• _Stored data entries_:
=== Begin Enclosure ===
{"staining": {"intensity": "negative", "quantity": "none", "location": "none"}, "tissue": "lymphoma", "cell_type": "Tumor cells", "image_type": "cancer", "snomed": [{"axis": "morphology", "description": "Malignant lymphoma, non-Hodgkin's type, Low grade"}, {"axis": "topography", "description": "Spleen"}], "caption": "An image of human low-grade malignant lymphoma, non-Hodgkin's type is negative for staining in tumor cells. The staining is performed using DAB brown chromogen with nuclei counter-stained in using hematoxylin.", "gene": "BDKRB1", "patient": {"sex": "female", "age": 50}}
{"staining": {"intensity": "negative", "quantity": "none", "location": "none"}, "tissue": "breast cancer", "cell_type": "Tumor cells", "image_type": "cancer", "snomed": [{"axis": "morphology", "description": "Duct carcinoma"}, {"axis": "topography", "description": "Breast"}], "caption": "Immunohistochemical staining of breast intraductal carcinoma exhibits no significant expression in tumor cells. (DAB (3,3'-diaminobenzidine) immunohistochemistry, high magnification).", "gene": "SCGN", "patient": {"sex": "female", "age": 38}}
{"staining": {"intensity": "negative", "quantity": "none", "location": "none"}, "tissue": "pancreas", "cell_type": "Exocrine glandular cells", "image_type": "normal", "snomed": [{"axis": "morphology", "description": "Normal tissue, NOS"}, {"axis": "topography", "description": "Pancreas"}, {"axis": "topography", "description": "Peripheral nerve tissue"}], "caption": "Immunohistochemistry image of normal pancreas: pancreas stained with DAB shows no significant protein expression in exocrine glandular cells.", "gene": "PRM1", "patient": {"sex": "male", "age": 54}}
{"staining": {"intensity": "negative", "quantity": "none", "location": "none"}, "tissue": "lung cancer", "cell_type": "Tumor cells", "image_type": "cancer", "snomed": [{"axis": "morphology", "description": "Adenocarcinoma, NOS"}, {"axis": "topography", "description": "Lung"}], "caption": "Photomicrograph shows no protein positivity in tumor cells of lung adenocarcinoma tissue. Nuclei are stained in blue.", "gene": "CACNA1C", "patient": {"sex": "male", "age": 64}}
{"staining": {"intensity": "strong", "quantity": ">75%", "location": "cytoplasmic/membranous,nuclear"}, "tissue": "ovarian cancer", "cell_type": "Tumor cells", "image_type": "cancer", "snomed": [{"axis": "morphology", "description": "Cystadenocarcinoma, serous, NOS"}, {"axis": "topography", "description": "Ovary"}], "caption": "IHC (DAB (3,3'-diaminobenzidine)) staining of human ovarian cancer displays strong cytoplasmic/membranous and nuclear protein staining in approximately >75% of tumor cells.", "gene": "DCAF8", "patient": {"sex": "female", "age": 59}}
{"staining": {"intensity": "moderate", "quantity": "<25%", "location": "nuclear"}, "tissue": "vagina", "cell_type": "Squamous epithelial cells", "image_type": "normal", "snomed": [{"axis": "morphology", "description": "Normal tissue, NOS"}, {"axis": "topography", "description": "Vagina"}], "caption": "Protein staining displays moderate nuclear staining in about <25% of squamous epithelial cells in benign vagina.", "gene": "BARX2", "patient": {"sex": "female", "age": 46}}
=== End Enclosure ===
• _Task statement_: The answer is to be the lines from the one holding "shows no protein" through the end of the data above, transcribed character for character, both ends included.

• _Solution for this task_:
{"staining": {"intensity": "negative", "quantity": "none", "location": "none"}, "tissue": "lung cancer", "cell_type": "Tumor cells", "image_type": "cancer", "snomed": [{"axis": "morphology", "description": "Adenocarcinoma, NOS"}, {"axis": "topography", "description": "Lung"}], "caption": "Photomicrograph shows no protein positivity in tumor cells of lung adenocarcinoma tissue. Nuclei are stained in blue.", "gene": "CACNA1C", "patient": {"sex": "male", "age": 64}}
{"staining": {"intensity": "strong", "quantity": ">75%", "location": "cytoplasmic/membranous,nuclear"}, "tissue": "ovarian cancer", "cell_type": "Tumor cells", "image_type": "cancer", "snomed": [{"axis": "morphology", "description": "Cystadenocarcinoma, serous, NOS"}, {"axis": "topography", "description": "Ovary"}], "caption": "IHC (DAB (3,3'-diaminobenzidine)) staining of human ovarian cancer displays strong cytoplasmic/membranous and nuclear protein staining in approximately >75% of tumor cells.", "gene": "DCAF8", "patient": {"sex": "female", "age": 59}}
{"staining": {"intensity": "moderate", "quantity": "<25%", "location": "nuclear"}, "tissue": "vagina", "cell_type": "Squamous epithelial cells", "image_type": "normal", "snomed": [{"axis": "morphology", "description": "Normal tissue, NOS"}, {"axis": "topography", "description": "Vagina"}], "caption": "Protein staining displays moderate nuclear staining in about <25% of squamous epithelial cells in benign vagina.", "gene": "BARX2", "patient": {"sex": "female", "age": 46}}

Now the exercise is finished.